DO THIS: Print every line of the records below verbatim, omitting the pictures.

[Start]

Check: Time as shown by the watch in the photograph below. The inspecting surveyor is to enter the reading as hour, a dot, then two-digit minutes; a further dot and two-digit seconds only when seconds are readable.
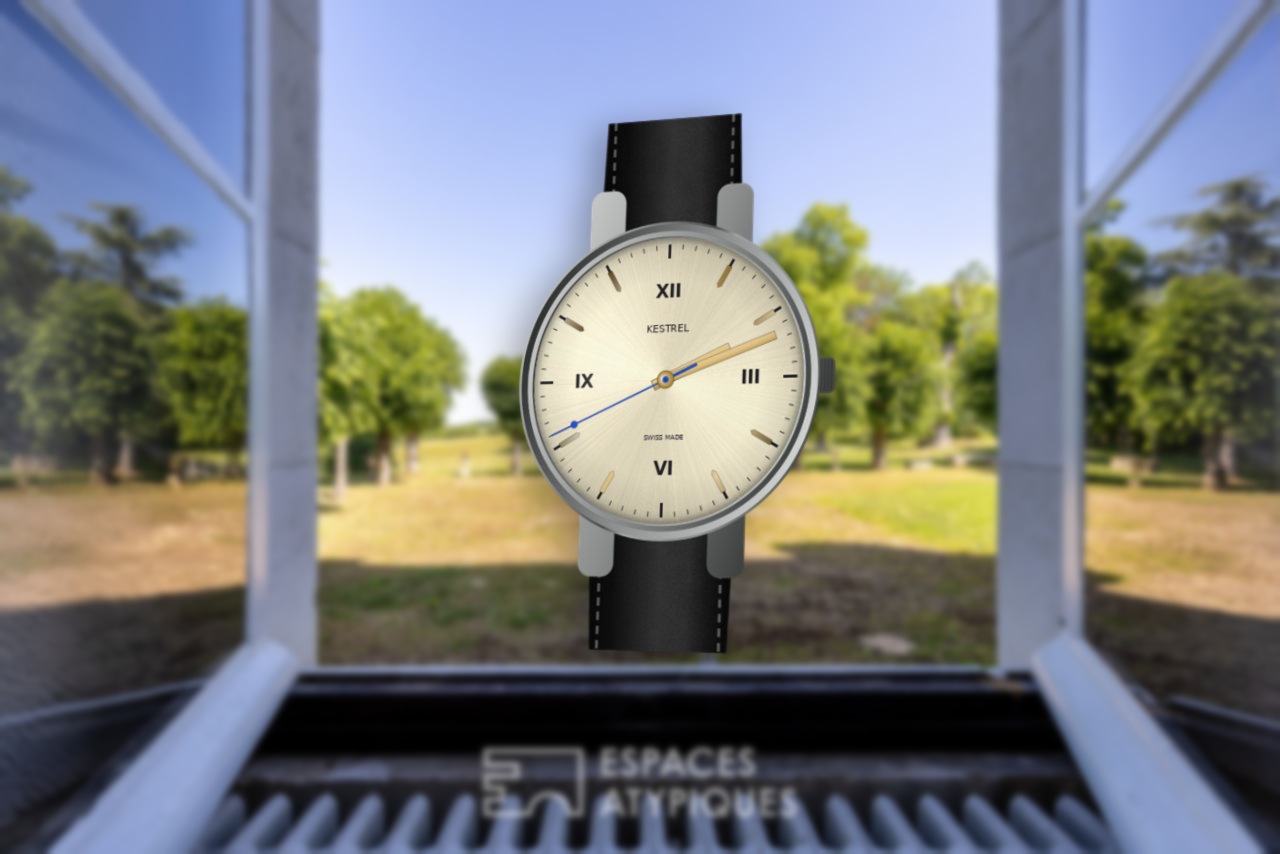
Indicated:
2.11.41
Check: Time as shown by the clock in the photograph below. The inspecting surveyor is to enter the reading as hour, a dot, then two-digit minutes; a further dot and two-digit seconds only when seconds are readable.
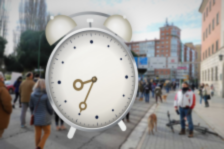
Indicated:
8.35
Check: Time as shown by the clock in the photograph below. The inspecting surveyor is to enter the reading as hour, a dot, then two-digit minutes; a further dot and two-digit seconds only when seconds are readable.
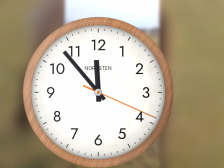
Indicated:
11.53.19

[End]

RIGHT ANSWER:
Check: Time as shown by the watch in the photograph below. The inspecting surveyor is to enter the reading as hour, a dot, then two-digit minutes; a further dot and two-digit seconds only when seconds are readable.
Indicated:
2.11.41
Check: Time as shown by the clock in the photograph below. The inspecting surveyor is to enter the reading as hour, a dot, then two-digit minutes; a further dot and two-digit seconds only when seconds are readable.
Indicated:
8.35
Check: Time as shown by the clock in the photograph below. The inspecting surveyor is to enter the reading as hour, a dot, then two-digit minutes; a further dot and two-digit seconds only when seconds are readable.
Indicated:
11.53.19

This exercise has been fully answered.